The final slot in my midfield is taken by West Ham’s Said Benrahma. The second Algerian in my midfield is an even bigger risk than the first, but he has excelled in pre-season and could take on the talismanic role vacated by the return of Jesse Lingard to Manchester United. At 3.0% ownership, he could be a strong differential and a potential price riser early on. The 0.5m saving from Buendia is also useful.
When the game initially released, my instinct was to play three strikers but, one by one, they seem to have fallen by the wayside. Kelechi Iheanacho’s prospects have been dimmed by the return of Harvey Barnes and the signing of lightning quick Patson Daka. Ollie Watkins was a lock until the arrival of Danny Ings, which now relegates him to a wait and see until we know how the Southampton striker’s arrival affects his security of starts and positioning. Ings didn’t tempt me at Southampton but with Villa’s greater creativity, he is now a potential option. Dominic Calvert-Lewin, was also tempting but Everton have looked ragged in pre-season and his returns can be inconsistent. If you’d told me in pre-season that I’d end up with a West Ham double up, I wouldn’t have believed you. I’m very worried about how Europa League football will affect their thin squad, but they have looked strong in pre-season, have good fixtures and so on balance, I’m happy to take the gamble, at least until their European adventure beings. Michail Antonio (7.5) is the only striker on West Ham’s books and I expect him to start regularly barring injury. When he does play, Antonio is a consistent FPL scorer.

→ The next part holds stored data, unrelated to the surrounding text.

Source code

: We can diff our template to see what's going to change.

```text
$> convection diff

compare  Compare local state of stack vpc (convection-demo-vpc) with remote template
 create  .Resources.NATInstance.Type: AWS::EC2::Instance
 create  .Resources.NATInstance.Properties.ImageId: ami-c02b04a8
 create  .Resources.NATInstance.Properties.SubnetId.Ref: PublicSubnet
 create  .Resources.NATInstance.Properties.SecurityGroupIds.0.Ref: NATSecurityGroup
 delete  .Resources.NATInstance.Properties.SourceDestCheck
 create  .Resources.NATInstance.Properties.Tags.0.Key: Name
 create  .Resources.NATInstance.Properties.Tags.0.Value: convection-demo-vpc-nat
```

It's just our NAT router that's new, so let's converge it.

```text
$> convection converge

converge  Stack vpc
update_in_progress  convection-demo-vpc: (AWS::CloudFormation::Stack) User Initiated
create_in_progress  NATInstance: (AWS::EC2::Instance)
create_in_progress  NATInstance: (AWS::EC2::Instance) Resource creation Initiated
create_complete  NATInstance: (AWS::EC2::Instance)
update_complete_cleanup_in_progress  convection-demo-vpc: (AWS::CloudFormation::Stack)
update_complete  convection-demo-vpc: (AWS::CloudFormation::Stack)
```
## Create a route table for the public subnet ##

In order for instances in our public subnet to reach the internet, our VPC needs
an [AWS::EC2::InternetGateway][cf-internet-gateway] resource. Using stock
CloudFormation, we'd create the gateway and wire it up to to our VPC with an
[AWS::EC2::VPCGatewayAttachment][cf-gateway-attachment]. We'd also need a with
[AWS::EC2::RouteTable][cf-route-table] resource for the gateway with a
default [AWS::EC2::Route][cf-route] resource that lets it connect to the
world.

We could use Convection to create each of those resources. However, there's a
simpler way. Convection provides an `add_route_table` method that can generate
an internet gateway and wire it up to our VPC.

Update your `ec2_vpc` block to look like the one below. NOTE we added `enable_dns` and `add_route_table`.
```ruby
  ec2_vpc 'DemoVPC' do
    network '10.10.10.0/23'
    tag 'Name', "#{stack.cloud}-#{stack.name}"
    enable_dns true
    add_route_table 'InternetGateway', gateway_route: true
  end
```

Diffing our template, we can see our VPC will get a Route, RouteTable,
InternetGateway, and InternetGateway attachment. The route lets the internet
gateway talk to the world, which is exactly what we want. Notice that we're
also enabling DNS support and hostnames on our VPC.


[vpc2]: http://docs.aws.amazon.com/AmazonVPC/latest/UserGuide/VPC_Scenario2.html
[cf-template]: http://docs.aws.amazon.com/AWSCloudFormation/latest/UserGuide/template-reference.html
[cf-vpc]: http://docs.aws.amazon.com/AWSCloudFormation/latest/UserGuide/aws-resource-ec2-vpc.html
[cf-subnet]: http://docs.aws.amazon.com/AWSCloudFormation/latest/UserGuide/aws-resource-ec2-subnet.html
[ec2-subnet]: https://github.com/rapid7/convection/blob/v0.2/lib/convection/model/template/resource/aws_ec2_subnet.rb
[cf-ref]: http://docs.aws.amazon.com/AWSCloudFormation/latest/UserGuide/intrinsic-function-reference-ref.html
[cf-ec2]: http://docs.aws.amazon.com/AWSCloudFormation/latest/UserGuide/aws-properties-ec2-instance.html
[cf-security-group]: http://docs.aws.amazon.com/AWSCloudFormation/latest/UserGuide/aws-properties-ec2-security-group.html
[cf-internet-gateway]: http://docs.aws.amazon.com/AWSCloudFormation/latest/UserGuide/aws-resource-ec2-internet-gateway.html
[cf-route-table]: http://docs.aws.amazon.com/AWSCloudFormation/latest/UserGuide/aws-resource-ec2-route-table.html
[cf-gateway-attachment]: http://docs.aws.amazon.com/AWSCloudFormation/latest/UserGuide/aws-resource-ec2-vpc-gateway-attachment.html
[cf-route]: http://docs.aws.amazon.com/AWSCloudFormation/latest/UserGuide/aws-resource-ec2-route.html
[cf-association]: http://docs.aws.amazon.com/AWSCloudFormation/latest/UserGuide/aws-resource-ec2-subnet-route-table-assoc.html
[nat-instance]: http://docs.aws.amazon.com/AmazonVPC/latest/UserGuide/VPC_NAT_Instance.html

Along with two million other players, I’m also gambling on Ivan Toney at 6.5. Promoted players are always a risk, but Toney is central to everything that a zestful, attack minded Brentford team do. I don’t expect him to get near his record 31 goals in the championship, but even if he scored half that, he’d be a steal at his price. The caveat with Toney is his high ownership means he could be a price dropper if Brentford have a disappointing start.
Because I want to play my five midfielders every (or at least most) weeks, I’m not fussed about my third striker getting many, or even any minutes. That means it’s a 4.5 slot at least until my first wildcard, when I’d hope to upgrade to a playing third striker who can at least offer something off the bench in case of a rash of injuries, suspensions or covid cases. I’ve chosen Tottenham’s Dane Scarlett as he has the lowest ownership at this price point.
Good luck to all players. Enjoy the season.